Provided records:

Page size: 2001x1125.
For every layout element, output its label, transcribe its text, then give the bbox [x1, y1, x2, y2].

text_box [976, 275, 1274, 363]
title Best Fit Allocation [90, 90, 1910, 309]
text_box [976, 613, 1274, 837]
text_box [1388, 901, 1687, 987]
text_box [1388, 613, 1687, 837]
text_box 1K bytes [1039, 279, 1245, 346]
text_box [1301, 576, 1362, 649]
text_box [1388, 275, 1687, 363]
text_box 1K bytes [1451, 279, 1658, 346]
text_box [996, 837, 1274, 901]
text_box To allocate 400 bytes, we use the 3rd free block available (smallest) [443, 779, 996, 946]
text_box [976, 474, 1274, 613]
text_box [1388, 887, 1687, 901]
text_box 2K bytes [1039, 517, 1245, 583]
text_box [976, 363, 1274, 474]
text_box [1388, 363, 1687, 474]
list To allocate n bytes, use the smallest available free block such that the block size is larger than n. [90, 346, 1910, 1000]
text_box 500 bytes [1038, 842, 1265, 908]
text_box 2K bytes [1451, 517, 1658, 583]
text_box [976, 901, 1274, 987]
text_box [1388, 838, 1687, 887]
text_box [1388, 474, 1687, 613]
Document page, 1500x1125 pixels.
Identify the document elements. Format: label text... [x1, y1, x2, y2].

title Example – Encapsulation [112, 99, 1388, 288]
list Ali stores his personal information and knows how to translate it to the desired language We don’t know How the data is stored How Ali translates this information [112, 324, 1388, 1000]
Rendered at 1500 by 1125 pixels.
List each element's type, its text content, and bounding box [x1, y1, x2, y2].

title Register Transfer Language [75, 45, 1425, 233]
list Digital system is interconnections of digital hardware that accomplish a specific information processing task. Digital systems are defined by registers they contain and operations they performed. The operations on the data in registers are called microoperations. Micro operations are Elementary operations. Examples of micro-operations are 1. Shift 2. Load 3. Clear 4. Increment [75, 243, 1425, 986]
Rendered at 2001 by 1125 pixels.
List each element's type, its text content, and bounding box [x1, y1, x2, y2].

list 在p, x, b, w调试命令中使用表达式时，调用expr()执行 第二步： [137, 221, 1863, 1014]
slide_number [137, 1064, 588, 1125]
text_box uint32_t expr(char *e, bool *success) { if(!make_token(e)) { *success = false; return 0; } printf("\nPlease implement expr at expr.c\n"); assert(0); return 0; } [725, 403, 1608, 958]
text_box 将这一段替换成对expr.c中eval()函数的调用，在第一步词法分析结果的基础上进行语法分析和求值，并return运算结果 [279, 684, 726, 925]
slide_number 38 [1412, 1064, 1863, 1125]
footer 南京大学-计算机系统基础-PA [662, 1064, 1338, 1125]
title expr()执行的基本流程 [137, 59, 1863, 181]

Your assignment: Would you count the lines in the data that contain the word "pixels" and state only the number?

Output: 3